Saved entries:
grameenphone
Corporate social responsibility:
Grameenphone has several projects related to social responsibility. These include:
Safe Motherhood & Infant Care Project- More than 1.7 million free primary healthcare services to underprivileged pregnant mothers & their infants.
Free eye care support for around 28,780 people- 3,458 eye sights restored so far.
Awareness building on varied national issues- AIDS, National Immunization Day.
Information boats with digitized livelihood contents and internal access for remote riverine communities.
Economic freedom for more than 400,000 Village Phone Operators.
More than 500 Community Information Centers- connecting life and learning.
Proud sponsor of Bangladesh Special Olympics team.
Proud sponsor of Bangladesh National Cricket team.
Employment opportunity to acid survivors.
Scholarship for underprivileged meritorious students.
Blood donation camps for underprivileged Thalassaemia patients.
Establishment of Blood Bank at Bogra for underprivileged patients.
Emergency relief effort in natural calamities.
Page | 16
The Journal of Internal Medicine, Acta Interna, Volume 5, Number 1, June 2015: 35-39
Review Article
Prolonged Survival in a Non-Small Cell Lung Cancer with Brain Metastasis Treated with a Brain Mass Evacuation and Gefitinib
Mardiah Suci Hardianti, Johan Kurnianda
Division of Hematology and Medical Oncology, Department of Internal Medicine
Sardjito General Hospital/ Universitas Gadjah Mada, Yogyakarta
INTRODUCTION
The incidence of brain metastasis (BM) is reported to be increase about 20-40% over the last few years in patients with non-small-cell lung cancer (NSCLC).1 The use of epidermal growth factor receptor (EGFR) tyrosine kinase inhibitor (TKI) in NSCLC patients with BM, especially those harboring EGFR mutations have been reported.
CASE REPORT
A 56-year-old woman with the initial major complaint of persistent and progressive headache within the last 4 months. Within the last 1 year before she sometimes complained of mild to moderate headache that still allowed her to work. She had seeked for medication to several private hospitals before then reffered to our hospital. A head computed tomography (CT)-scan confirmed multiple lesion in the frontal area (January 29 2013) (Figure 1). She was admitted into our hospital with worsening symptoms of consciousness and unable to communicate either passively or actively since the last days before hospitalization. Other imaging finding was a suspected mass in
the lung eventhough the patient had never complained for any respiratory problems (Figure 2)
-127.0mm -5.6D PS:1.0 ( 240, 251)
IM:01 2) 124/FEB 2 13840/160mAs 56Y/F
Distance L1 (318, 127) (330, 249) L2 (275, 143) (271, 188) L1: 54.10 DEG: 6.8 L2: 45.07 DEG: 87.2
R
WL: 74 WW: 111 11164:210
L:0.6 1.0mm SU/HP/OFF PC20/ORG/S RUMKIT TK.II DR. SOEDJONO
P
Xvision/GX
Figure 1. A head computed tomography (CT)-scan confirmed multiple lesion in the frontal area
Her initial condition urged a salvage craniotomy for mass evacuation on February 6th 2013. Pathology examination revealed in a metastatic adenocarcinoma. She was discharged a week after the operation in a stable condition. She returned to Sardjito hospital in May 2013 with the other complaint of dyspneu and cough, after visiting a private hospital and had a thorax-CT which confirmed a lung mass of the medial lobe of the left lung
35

What you are asked to do
Where in the entries does the word "Bangladesh" occur? Copy out each line that has it.

Your response
Proud sponsor of Bangladesh Special Olympics team.
Proud sponsor of Bangladesh National Cricket team.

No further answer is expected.